- [Exercise] Reproduce the part of the statement that opens with the words containing "My mother had" and closes with "kind to her.", word for word.

- [Passage]
* Start *
Archbishop Welby issued this statement July 15 after his mother’s death:
It’s with profound sadness that I mourn the loss of my mother. I loved her very deeply and it has been a privilege to be her son. I am the person I am in part because of her love, example and encouragement. Our whole family share in the loss of a mother, grandmother and great-grandmother. We are profoundly grateful to God for the gift she has been to us all — for all we received from her, and all she has meant to us. The grief we feel is a measure of the love we have shared. We will treasure the many memories we have of her: memories full of grace, laughter and joy.
My mother had a remarkable life. She was born in India in 1929. During much of World War II she lived with her mother’s brother, R.A. Butler. Her first job in 1949 was working for Winston Churchill, with whom she stayed until 1955. She was one of the last of his personal staff. Later in life, until quite recently she often lectured and spoke about him. She also worked for the Nobel Prize winner, Professor Sir Ernst Chain, at Imperial College London, who, with his family, were very kind to her.
My mother lived a full human life, with all its ups and downs. Her story is one of redemption — which she found through faith in Jesus Christ, and loving service to others. In recovery from alcoholism, she helped countless others to know freedom from addiction. She spent many years supporting people to rebuild their lives after leaving prison, professionally as a Probation Officer in Camberwell, then in the National Parole Board, and also as a Prison Visitor. In 1977 she married my stepfather, Lord Williams of Elvel, and it was a happy marriage of over 40 years until his death in 2019. Each step in her journey towards greater fullness of life brought me such joy.
* End *
- [Material supplied]
* Start *
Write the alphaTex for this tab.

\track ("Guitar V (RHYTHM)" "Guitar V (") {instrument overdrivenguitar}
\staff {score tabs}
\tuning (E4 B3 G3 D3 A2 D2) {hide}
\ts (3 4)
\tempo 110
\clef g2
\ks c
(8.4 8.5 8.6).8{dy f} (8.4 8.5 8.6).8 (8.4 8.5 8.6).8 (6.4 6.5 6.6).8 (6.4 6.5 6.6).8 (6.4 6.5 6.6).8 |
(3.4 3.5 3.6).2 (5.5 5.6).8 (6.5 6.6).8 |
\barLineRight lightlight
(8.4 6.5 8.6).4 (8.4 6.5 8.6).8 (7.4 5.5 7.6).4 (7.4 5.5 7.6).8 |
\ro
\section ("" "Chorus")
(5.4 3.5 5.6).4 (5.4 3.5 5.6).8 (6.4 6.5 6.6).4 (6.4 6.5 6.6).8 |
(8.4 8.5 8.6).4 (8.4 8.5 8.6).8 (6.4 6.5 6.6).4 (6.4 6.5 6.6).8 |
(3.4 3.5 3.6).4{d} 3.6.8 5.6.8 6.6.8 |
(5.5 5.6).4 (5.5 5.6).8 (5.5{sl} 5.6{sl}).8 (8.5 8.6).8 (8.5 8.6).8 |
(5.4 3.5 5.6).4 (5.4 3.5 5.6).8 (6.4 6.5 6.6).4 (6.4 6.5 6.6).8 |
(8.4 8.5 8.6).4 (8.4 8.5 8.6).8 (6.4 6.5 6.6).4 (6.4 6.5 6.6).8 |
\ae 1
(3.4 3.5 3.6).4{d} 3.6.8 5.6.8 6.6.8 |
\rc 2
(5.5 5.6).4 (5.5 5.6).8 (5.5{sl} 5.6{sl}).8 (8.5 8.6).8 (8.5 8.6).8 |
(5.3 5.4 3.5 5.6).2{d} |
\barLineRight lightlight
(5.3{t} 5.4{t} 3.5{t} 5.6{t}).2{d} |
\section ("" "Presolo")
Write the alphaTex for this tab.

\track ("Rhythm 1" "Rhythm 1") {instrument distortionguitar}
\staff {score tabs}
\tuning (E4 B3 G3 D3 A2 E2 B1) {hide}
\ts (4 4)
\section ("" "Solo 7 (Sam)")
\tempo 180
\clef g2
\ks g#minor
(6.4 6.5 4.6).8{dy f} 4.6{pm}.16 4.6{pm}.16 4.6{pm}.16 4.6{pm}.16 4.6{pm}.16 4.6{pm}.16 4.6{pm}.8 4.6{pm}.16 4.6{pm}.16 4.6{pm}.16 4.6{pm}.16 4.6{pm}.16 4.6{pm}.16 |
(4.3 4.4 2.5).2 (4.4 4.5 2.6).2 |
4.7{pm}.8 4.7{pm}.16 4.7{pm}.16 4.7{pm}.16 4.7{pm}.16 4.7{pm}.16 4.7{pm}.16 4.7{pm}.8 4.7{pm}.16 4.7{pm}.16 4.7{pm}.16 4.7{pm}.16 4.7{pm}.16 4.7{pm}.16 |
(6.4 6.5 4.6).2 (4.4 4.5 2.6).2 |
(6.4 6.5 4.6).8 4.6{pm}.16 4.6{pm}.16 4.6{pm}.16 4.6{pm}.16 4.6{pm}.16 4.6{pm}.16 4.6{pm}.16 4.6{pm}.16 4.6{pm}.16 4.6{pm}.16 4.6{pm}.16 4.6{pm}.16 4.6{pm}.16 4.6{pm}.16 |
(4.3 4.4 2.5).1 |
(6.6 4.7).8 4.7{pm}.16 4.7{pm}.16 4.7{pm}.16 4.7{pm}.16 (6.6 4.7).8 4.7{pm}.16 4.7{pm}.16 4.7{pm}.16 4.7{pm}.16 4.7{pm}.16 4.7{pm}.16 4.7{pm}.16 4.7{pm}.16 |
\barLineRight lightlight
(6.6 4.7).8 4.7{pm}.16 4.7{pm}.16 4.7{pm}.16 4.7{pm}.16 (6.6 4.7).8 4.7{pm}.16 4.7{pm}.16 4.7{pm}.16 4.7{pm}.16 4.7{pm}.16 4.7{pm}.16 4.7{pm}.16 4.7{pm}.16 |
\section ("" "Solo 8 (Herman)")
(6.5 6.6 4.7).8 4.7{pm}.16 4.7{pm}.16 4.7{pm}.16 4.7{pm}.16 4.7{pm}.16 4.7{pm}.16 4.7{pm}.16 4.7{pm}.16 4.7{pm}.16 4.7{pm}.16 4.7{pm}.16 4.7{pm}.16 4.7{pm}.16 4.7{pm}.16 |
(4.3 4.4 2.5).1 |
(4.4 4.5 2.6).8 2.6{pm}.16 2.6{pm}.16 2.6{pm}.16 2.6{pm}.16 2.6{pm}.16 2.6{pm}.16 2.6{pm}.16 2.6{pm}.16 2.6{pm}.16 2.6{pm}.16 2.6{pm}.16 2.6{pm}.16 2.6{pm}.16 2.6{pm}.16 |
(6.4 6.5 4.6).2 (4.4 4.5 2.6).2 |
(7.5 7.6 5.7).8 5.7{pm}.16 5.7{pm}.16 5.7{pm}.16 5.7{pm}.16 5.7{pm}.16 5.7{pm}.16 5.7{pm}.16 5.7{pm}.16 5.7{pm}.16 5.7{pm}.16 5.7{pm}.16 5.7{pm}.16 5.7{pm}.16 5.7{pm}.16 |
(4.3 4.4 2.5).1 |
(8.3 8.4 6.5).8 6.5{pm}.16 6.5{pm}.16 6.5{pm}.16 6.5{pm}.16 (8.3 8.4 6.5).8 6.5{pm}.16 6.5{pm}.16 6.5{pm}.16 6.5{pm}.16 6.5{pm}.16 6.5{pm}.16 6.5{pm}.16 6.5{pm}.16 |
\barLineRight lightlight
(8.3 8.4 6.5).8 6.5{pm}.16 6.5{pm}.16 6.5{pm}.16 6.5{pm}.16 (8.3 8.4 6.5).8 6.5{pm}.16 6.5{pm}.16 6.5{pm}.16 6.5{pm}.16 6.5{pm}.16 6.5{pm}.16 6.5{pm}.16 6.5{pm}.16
* End *
- [Task result]
My mother had a remarkable life. She was born in India in 1929. During much of World War II she lived with her mother’s brother, R.A. Butler. Her first job in 1949 was working for Winston Churchill, with whom she stayed until 1955. She was one of the last of his personal staff. Later in life, until quite recently she often lectured and spoke about him. She also worked for the Nobel Prize winner, Professor Sir Ernst Chain, at Imperial College London, who, with his family, were very kind to her.